For me, what stood up was the iconic image of the most stunning Australian Aboriginal athlete, Cathy Freeman, carrying the flame, and expressing the pride of First Peoples and all Australians. Also, the lyrics of that beautiful song the ABC has recently reintroduced as a lullaby to keep us together during these challenging COVID times: “We are one, but we are many. And from all the lands on Earth we come. We'll share a dream and sing with one voice. I am, you are, we are Australian."
Exactly one year later in September 2001, we were receiving the all-clear from the Australian Immigration Department for our visas. From the same small rooftop apartment in Cardiff, we watched the images of the Twin Towers in New York crumble down under terrorist attacks. A few days later, the plane that was to take us to Australia was redirected away from the Middle East as the war had just started and it was no longer safe to fly through there. We arrived in Australia to find a nation shaken by the enormity of these events of disharmony.
Those emotions and primitive fears of “the other” had re-surfaced, and around those weeks of the 2001 federal elections, had fuelled speculations of seafaring asylum seekers allegedly throwing children overboard in a presumed ploy to secure rescue and passage. Familiarising myself with the Australian broadcasting networks, I was appalled to see how much air time was given to radical and divisive commentators on local and national radio stations. That was not the same Australia I had seen on TV just a year before. I had to wait for Kevin Rudd’s apology in February 2008 to Indigenous Australians for the Stolen Generation and a long history of White policies to see the sign of those dreams of unity and new highs in the “diversity and harmony” chapter of this nation.

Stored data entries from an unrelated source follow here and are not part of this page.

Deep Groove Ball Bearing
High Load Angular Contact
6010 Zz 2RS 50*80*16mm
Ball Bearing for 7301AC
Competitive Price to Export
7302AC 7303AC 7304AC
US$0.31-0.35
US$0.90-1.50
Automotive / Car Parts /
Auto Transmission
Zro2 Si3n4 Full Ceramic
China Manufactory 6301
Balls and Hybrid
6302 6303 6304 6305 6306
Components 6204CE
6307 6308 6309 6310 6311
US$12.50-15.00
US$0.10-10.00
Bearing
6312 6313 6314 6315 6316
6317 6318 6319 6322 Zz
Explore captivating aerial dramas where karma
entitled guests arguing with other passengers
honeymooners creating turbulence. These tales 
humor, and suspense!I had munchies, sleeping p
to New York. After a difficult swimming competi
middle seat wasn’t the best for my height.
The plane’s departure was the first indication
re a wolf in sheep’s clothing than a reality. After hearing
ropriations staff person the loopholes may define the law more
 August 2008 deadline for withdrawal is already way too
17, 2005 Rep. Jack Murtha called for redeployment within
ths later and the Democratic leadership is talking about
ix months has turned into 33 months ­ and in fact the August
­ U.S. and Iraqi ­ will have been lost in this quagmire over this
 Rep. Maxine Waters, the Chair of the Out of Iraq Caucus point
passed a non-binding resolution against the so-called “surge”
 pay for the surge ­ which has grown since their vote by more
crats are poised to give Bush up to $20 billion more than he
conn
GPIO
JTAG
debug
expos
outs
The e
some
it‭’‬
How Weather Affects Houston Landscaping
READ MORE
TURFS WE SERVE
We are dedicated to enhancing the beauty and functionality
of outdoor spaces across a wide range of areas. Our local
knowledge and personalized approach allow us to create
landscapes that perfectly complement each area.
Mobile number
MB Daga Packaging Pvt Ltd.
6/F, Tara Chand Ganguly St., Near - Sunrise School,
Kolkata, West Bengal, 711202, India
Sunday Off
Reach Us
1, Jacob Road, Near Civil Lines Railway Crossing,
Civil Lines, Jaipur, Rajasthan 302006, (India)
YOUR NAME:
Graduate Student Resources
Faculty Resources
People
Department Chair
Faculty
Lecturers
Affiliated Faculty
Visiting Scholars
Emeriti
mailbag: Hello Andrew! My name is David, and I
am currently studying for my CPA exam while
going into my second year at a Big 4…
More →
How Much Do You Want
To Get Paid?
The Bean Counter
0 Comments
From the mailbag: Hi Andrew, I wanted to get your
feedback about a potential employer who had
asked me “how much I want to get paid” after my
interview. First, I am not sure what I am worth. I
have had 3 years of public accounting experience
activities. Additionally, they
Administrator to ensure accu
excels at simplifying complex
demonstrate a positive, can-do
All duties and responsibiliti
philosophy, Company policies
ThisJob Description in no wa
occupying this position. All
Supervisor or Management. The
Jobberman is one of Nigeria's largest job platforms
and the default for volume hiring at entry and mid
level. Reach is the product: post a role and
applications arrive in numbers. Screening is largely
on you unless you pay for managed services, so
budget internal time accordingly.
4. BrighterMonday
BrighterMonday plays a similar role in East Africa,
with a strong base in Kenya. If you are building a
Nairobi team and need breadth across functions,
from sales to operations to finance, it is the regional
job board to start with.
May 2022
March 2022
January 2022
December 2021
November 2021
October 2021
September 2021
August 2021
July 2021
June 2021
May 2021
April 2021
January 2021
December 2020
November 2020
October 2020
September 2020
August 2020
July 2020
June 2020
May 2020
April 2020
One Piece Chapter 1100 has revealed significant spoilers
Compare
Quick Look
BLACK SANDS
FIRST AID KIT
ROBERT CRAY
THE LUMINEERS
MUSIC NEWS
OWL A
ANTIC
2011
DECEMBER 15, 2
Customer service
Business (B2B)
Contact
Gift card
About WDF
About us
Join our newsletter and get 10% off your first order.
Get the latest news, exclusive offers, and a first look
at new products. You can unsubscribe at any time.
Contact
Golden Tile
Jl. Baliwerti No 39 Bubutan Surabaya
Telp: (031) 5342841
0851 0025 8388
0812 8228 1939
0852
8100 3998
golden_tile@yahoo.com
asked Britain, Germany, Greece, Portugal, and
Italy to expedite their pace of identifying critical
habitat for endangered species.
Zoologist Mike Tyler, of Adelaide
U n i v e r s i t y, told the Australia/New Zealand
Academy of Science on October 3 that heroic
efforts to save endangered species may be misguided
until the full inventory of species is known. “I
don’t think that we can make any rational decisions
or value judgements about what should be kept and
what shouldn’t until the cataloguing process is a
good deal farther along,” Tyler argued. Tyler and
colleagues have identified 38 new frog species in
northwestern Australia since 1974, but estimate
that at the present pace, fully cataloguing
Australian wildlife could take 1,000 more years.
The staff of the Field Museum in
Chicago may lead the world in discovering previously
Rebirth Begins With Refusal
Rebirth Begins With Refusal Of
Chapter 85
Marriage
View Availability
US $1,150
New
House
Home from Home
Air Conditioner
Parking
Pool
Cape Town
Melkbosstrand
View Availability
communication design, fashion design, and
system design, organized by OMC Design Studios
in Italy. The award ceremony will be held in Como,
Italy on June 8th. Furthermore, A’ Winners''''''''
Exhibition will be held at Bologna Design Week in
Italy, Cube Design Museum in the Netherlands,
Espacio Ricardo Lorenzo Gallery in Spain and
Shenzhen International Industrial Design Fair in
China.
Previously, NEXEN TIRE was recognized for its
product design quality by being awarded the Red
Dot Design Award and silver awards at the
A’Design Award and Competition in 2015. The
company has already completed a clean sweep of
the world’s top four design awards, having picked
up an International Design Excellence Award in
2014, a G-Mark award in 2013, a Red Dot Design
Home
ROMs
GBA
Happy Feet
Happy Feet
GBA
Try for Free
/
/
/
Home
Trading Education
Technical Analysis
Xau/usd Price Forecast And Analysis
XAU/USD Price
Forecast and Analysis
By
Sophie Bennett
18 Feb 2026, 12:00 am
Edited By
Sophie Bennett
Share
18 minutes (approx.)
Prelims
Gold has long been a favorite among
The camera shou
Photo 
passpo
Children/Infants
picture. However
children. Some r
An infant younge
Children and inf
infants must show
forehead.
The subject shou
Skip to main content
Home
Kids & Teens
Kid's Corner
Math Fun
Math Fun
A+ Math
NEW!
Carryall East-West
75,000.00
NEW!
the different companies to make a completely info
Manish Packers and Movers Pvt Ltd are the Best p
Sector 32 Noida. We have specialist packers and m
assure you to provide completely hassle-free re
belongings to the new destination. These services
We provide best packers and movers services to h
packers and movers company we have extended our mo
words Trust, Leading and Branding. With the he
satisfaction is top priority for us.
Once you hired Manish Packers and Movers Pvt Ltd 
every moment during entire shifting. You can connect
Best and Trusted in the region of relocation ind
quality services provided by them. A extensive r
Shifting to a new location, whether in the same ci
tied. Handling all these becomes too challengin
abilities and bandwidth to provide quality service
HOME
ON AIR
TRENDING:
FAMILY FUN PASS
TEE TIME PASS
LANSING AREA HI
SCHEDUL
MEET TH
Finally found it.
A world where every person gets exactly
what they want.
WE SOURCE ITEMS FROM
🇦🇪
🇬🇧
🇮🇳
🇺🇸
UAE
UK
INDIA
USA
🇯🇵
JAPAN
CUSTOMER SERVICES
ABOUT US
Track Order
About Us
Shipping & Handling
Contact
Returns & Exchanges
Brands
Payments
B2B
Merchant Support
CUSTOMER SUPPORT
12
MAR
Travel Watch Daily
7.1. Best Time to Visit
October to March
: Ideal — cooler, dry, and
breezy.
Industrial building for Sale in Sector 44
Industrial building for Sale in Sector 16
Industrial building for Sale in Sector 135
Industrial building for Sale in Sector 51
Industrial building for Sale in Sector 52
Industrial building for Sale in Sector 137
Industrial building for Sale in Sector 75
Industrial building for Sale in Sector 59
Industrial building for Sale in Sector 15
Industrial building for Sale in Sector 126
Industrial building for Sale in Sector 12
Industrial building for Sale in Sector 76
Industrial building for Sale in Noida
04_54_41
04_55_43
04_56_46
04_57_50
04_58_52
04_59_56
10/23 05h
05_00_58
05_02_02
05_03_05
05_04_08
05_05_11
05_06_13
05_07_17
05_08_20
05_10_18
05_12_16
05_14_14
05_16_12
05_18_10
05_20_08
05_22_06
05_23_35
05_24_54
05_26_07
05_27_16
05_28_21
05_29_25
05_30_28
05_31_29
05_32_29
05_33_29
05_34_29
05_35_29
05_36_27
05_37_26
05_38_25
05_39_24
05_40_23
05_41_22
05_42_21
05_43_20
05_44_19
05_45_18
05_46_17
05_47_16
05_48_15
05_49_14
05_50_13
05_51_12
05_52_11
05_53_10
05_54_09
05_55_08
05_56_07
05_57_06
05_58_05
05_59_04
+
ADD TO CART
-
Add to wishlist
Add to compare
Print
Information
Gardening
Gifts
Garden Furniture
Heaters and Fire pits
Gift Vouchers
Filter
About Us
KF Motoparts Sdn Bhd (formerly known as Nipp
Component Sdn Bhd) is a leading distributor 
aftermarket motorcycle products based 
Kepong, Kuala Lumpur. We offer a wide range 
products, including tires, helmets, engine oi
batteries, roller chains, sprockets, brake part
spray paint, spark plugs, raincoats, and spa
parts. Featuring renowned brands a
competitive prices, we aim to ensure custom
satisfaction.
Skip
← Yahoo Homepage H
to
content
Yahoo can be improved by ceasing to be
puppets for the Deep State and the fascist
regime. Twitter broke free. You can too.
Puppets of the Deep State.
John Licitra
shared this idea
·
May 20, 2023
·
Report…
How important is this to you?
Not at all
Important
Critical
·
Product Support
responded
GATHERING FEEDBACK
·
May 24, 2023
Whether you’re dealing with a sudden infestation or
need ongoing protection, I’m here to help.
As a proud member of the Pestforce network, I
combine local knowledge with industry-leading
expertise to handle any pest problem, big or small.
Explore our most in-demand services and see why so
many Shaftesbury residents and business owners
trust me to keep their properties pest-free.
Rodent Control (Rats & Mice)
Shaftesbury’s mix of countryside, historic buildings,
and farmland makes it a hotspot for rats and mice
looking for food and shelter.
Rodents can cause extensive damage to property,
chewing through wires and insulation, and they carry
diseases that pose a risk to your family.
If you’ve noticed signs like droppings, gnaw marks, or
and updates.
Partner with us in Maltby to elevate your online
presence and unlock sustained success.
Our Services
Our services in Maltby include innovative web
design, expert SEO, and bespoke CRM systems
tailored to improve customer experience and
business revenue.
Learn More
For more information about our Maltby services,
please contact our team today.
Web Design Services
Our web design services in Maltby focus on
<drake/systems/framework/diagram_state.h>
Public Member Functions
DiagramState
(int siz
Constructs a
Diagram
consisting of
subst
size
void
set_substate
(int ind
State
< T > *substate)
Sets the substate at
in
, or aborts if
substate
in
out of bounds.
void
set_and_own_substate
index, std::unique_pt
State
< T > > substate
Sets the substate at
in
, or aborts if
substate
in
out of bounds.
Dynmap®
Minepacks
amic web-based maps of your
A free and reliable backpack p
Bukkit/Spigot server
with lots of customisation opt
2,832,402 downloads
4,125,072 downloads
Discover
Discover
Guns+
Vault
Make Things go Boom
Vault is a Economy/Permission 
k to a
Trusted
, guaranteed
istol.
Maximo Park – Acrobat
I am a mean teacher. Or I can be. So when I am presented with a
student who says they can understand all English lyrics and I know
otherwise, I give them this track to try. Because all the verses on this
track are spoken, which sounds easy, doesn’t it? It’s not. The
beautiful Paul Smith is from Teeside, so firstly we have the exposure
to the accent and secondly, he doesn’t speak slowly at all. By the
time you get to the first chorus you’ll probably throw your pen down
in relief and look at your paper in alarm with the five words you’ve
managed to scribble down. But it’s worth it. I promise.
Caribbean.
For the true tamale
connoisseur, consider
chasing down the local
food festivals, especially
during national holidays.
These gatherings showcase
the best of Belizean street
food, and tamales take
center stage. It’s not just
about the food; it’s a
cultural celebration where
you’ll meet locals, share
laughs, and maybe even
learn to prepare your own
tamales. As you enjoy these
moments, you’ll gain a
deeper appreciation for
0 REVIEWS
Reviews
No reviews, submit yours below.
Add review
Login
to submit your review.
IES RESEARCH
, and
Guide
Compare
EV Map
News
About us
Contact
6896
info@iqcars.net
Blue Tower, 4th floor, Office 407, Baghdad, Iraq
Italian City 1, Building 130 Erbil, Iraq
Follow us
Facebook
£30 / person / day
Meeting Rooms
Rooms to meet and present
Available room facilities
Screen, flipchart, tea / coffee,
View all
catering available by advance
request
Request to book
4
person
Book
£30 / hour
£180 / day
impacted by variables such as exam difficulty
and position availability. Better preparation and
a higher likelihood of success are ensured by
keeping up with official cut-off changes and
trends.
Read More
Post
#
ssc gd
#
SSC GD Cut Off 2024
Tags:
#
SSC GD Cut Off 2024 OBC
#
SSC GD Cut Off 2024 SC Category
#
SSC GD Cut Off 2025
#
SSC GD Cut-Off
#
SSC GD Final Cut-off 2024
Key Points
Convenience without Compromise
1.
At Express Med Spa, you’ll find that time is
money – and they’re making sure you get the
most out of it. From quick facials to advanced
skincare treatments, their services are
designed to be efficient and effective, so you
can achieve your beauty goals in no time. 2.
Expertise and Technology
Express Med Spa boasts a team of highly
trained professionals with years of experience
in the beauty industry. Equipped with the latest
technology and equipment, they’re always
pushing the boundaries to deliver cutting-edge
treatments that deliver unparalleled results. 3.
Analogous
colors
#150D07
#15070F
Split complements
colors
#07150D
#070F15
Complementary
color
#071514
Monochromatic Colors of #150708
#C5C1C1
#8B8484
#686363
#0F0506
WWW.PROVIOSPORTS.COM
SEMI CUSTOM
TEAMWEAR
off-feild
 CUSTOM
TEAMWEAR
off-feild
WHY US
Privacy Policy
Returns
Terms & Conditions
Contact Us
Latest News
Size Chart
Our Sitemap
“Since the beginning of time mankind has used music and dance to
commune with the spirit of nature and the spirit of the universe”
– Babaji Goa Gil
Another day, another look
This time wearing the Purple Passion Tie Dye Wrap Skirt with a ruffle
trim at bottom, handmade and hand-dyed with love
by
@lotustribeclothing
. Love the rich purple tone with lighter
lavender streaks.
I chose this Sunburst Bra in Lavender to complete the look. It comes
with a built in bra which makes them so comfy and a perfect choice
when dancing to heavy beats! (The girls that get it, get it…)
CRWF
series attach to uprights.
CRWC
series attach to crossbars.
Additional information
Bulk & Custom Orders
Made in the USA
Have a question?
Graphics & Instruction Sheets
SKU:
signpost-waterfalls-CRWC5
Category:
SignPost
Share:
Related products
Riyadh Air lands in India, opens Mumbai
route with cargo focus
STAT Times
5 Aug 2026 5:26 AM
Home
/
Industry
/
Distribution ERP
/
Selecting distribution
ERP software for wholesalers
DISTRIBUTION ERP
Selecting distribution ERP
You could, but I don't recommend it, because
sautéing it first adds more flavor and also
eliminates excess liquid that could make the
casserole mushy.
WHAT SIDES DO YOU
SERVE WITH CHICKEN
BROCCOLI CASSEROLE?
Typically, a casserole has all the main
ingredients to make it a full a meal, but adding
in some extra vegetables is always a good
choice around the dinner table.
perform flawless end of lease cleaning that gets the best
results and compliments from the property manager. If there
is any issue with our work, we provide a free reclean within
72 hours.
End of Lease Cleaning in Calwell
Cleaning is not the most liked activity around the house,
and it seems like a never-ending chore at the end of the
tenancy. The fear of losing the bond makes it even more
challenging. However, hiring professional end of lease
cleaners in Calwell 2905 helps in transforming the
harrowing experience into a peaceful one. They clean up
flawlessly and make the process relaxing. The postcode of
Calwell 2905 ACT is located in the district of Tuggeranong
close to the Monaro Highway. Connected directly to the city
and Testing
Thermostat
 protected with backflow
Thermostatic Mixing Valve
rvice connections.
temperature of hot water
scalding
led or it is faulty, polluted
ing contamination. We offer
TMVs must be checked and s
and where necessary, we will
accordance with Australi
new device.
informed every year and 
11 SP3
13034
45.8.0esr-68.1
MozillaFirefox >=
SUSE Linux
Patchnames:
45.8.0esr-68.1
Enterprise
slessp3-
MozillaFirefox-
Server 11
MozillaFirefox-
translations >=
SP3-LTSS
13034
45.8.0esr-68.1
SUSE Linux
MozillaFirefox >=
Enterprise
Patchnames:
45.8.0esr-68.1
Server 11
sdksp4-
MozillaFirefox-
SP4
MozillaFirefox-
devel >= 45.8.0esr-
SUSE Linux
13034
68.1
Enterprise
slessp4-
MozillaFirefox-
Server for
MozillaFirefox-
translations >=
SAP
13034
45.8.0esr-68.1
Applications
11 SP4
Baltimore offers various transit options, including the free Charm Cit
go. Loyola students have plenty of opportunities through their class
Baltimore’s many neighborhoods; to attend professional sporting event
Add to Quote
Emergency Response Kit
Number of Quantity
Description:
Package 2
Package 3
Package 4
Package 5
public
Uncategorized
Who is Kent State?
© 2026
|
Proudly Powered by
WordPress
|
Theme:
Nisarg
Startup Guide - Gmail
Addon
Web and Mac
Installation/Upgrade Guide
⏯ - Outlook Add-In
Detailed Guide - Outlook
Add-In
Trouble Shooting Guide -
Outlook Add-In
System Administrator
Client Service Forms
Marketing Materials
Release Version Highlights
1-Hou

Harmony Day is here to help us recognise and celebrate the fact that Australia is all of this – the dreams and the struggles to make the most of its multiculturalism coming together in a complex and intriguing mix. Perhaps it is an image of each and every one of us: people made in the image of God, as “children of God”, who are often derailed in the dark corners of our lives and minds.
Stefania Paolini attends Mass in the MacKillop parish and is a PhD, Associate Professor in Social and Intercultural Psychology at the University of Newcastle.